Жизнь одиночек — печального клоуна-сыщика, художника Тернера и вампирши в хиджабе — в лихорадочном ритме и хаосе городов

Газета «Реальное время» запускает новый проект — еженедельный обзор новинок рынка кино, в который войдут необычные и интересные фильмы, вышедшие на большом экране и DVD. В сегодняшнем еженедельном кинообзоре: хоррор о вампирах иранских городов на персидском языке, киноэссе о легендарном британском художнике-маринисте и постмодернистский нео-нуар о противостоянии клоуна-хиппи с коррупцией, бюрократией и криминалом.

«Врожденный порок» (Inherent Vice, 2014) Пола Томаса Андерсона

О «Врожденном пороке» Андерсона (автора «Магнолии», «Мастера» и «Нефти»), вышедшем на этой неделе на DVD, писать стандартами публицистического жанра нелегко. Мешает сам литературный стержень, тот «спин» сюжетно-эмоционального электрона, который заложен в материю письма и текста автора экранизированного романа «Врожденный порок» Томаса Пинчона. Что сразу приходит в голову при слове «Пинчон»? Гуру постмодерна XX века. Литература игры. Эксцентрика. «Школа черного юмора». Тотальный стеб и несерьезность. Сам Пинчон, как известно, играет в отшельника. Хочется сказать — прямо как Сэлинджер в свое время жил «на вершине холма», но автор «Над пропастью во ржи» отшельничал всерьез, а Пинчон, так или иначе, носит маску (в мультсериале «Симпсоны» он, кстати, озвучил сам себя — его персонаж в мультфильме носит бумажный пакет). Его лингвистическая математика восхищала в свое время критиков, теперь же от него, находящегося в статусе великого писателя, каждый раз ждут «великого американского романа», но находят лишь «мультяшное противостояние персонажей». Проблема в том, что, когда Пинчон писал «Радугу земного тяготения», считающуюся его лучшей книгой, постмодерн мог удивлять, шокировать, смешить, находя неожиданные кривые углы, под которыми можно было посмотреть на человеческое общество и ужаснуться. Сегодня же мы живем в состоянии постмодерна, и для мира Интернета сами телесюжеты новостей, как и столкновения сил и характеров в сети или в реальной жизни, выродились в то самое «мультяшное противостояние персонажей», в котором роман «Врожденный порок» (написанный в 2009-м, изданный у нас в 2013-м) обвинил один американский критик. Тот вымораживающий тотальный стеб, черный нигилизм героев современности, когда, кажется, ни для кого нет уже ничего святого, и который еще в эпоху 1960-1970-х всем казался вымученной литературной игрой, сегодня есть наше «здесь и сейчас». От цинизма и игровой иронии люди вроде Пинчона, как и его герои, спасаются, надевая шутовской колпак, вставая в отстраненную позу клоуна, вышучивающего окружающих и окружающее.

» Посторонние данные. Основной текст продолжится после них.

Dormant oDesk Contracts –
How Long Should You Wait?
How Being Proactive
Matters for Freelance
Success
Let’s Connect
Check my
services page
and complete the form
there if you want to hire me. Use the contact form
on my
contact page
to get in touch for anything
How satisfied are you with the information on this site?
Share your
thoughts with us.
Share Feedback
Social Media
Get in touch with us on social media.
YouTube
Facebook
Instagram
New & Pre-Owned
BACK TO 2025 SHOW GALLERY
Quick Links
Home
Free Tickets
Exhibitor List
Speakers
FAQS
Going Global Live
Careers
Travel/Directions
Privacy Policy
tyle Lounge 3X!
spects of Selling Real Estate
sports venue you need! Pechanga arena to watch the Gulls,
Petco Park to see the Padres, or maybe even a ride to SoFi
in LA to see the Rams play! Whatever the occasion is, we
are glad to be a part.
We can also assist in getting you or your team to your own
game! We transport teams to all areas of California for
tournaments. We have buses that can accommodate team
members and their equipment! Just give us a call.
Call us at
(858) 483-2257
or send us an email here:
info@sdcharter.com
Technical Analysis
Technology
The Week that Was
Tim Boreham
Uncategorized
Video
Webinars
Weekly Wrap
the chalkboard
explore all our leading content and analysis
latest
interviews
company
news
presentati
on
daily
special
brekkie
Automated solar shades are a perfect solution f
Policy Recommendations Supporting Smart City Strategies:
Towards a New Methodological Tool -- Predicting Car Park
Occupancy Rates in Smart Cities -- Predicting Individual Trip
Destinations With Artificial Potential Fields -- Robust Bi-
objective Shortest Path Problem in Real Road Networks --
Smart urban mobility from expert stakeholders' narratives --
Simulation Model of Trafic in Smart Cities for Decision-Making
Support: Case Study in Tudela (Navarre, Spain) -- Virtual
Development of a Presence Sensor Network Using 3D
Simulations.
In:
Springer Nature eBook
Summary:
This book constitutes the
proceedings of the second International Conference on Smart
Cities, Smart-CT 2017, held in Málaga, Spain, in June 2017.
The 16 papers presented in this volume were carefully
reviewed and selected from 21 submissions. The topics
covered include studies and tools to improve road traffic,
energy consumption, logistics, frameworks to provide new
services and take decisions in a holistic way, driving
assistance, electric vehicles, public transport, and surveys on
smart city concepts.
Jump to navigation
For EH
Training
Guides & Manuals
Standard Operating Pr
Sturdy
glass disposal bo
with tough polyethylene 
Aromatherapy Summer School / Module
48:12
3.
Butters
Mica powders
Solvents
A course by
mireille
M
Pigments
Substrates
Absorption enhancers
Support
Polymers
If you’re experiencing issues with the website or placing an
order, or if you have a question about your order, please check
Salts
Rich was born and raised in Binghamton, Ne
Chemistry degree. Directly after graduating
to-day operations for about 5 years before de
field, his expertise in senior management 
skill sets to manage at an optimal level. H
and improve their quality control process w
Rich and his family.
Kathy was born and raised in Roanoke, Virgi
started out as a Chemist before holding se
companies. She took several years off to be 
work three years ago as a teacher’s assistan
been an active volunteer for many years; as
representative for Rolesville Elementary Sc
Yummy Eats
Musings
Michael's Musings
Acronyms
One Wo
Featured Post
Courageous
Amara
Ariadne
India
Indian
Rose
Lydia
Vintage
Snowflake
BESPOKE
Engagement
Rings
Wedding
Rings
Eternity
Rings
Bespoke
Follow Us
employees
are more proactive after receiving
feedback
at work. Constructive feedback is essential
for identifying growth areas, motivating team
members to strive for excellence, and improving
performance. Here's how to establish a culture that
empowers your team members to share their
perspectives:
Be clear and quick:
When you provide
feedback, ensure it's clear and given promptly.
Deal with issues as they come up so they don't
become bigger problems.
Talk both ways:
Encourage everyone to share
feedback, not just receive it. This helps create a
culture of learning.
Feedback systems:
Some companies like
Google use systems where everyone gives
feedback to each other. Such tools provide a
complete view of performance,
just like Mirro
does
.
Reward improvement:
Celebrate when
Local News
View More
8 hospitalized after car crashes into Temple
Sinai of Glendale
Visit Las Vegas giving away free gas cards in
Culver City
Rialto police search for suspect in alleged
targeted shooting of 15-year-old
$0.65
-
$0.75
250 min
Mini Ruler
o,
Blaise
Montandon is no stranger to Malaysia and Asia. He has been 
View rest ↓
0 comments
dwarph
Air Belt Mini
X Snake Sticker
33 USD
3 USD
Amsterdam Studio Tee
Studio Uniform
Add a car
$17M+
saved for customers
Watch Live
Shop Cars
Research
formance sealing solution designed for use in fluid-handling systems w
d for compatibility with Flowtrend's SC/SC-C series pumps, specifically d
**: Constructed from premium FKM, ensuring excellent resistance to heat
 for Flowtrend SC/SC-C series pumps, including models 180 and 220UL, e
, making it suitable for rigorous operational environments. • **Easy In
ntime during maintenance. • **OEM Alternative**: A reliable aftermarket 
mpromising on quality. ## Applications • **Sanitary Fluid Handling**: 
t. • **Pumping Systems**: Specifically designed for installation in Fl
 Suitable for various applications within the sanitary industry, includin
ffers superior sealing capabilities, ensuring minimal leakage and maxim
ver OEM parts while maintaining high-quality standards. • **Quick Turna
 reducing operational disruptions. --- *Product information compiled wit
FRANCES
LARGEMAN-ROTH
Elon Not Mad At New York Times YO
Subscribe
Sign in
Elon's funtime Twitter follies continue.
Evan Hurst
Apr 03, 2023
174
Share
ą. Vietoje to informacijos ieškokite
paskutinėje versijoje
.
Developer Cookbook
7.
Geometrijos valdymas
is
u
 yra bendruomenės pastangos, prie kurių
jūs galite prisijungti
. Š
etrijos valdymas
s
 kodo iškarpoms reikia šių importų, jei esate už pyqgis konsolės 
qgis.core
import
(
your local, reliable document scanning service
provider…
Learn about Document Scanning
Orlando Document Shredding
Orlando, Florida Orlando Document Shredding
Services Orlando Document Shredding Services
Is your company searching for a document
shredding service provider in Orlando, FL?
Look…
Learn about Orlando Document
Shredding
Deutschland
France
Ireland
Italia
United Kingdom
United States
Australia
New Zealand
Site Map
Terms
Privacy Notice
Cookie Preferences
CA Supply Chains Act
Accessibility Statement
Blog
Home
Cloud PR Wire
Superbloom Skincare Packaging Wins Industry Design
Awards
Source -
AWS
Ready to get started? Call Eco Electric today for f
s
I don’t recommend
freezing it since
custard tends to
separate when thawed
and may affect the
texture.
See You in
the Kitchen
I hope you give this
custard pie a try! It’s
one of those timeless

Герой «Врожденного порока» Ларри «Док» Спортелло (Хоакин Феникс) — это помесь Большого Лебовски (героя одноименного фильма братьев Коэн), Рауля Дюка и Доктора Гонзо (героев «Страха и ненависти в Лас-Вегасе» Терри Гиллиама). В «Лебовски» стареющий хиппи внезапно вынужден был противостоять «правильному» миру бюрократии и буржуа 1990-х. В «Пороке» Спортелло — бывший хиппи, еще только начинает стареть: на дворе 1970 год, в президентах консерватор Никсон, сам Пинчон еще не написал «Радугу земного тяготения», а молодое потерянное поколение 1960-х вдруг почувствовало себя обманутым. «Порок», помимо прочего, на своем путанном языке попытался рассказать о том, почему «сторчалась» героиня «Форреста Гампа», ушли на взлете музыканты Джоплин, Моррисон и Хендрикс, а панки возненавидели «цветочный миф»: «Нас опять обманули. Расходимся». Герой фильма Пола Томаса Андерсона работает частным сыщиком, будучи разочарованным «ироником», клоуном в состоянии наркотического и алкогольного полураспада. Его девушка-хиппи ушла к строительному магнату, который расчищает площадки для строительства, планомерно выселяя мексиканцев, индейцев и негров. В Лос-Анджелесе, где он живет, правят бал воротилы недвижимости, полицейские, спецслужбы и банды неонацистских байкеров. «Дети цветов» выродились в «сорняки», которые ФБР и вообще государство решительно пропалывает как «асоциальные элементы».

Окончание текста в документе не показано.